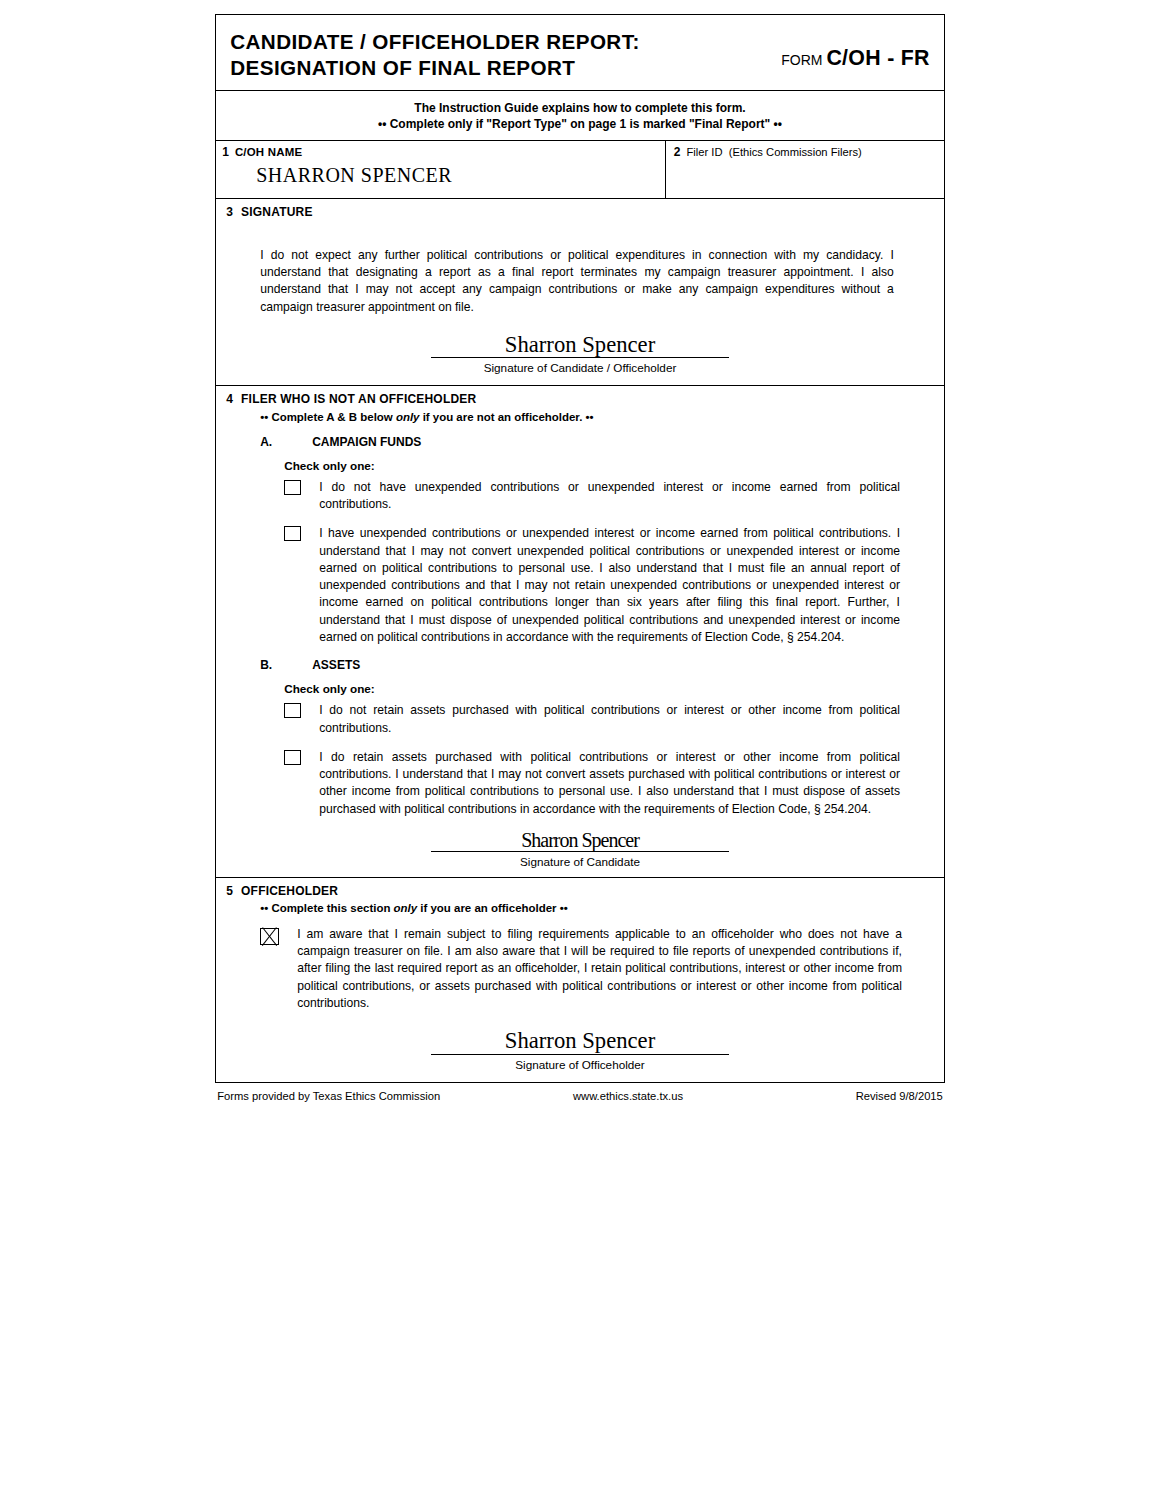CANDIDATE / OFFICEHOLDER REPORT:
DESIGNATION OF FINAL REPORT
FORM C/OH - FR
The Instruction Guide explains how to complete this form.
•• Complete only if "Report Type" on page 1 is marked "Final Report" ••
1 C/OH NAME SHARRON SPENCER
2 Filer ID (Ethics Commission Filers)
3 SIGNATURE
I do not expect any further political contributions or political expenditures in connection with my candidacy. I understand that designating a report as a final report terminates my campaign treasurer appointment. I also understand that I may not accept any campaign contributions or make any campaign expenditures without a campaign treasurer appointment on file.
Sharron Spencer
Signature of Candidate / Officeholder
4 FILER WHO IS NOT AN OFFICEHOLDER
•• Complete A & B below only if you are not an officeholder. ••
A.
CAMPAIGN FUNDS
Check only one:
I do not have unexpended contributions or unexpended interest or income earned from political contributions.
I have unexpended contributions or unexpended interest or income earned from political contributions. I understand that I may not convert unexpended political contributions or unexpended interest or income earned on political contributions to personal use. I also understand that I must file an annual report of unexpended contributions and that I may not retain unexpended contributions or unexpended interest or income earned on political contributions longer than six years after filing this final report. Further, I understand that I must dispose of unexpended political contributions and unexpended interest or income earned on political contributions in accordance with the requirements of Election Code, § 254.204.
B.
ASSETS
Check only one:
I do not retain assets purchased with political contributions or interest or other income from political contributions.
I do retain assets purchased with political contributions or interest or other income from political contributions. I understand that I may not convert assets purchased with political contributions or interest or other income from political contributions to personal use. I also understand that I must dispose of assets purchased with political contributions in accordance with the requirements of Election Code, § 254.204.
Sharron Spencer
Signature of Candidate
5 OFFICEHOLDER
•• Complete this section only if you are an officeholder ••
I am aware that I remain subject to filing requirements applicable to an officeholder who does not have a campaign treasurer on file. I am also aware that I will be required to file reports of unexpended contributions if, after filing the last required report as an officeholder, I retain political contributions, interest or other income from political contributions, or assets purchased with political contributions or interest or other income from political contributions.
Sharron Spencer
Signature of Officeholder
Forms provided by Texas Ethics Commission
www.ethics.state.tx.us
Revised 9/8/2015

___

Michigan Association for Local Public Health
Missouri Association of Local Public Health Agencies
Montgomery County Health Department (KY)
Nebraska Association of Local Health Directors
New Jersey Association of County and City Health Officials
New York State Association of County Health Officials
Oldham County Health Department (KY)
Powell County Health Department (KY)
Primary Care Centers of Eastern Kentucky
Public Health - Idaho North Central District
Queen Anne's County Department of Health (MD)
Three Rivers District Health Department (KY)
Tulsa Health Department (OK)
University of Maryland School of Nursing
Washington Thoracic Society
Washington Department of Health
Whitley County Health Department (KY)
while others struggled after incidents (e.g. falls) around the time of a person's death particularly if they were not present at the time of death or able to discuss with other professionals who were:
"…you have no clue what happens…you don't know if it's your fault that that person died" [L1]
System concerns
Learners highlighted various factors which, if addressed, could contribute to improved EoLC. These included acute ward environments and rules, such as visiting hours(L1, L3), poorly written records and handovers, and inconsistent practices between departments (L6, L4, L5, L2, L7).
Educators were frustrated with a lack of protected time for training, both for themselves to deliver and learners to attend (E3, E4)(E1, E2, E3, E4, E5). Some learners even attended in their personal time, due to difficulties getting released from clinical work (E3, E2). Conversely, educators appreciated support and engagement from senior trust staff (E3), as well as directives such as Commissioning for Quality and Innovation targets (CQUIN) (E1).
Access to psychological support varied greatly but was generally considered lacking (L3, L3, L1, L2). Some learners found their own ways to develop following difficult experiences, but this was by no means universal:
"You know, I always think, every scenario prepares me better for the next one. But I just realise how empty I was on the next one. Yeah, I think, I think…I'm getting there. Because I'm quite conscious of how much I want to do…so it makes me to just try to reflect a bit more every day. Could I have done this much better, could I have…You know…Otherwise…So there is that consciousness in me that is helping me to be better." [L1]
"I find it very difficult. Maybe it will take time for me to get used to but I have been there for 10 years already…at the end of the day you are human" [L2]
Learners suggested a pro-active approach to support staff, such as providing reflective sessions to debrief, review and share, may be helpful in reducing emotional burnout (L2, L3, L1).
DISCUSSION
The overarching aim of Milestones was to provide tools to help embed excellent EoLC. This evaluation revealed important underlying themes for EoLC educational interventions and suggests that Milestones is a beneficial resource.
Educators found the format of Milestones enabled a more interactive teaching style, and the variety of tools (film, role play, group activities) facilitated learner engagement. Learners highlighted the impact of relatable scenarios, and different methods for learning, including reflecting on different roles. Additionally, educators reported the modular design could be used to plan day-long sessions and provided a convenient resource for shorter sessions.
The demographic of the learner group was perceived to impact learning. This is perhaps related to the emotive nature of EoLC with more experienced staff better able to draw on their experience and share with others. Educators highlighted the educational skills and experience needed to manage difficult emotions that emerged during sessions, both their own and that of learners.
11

___

§ **Problem details**
Please, from the entries above, set down exactly the lines from the one containing "I do not have" through the one containing "Revised 9/8/2015", and only those.

§ **Expected output**
I do not have unexpended contributions or unexpended interest or income earned from political contributions.
I have unexpended contributions or unexpended interest or income earned from political contributions. I understand that I may not convert unexpended political contributions or unexpended interest or income earned on political contributions to personal use. I also understand that I must file an annual report of unexpended contributions and that I may not retain unexpended contributions or unexpended interest or income earned on political contributions longer than six years after filing this final report. Further, I understand that I must dispose of unexpended political contributions and unexpended interest or income earned on political contributions in accordance with the requirements of Election Code, § 254.204.
B.
ASSETS
Check only one:
I do not retain assets purchased with political contributions or interest or other income from political contributions.
I do retain assets purchased with political contributions or interest or other income from political contributions. I understand that I may not convert assets purchased with political contributions or interest or other income from political contributions to personal use. I also understand that I must dispose of assets purchased with political contributions in accordance with the requirements of Election Code, § 254.204.
Sharron Spencer
Signature of Candidate
5 OFFICEHOLDER
•• Complete this section only if you are an officeholder ••
I am aware that I remain subject to filing requirements applicable to an officeholder who does not have a campaign treasurer on file. I am also aware that I will be required to file reports of unexpended contributions if, after filing the last required report as an officeholder, I retain political contributions, interest or other income from political contributions, or assets purchased with political contributions or interest or other income from political contributions.
Sharron Spencer
Signature of Officeholder
Forms provided by Texas Ethics Commission
www.ethics.state.tx.us
Revised 9/8/2015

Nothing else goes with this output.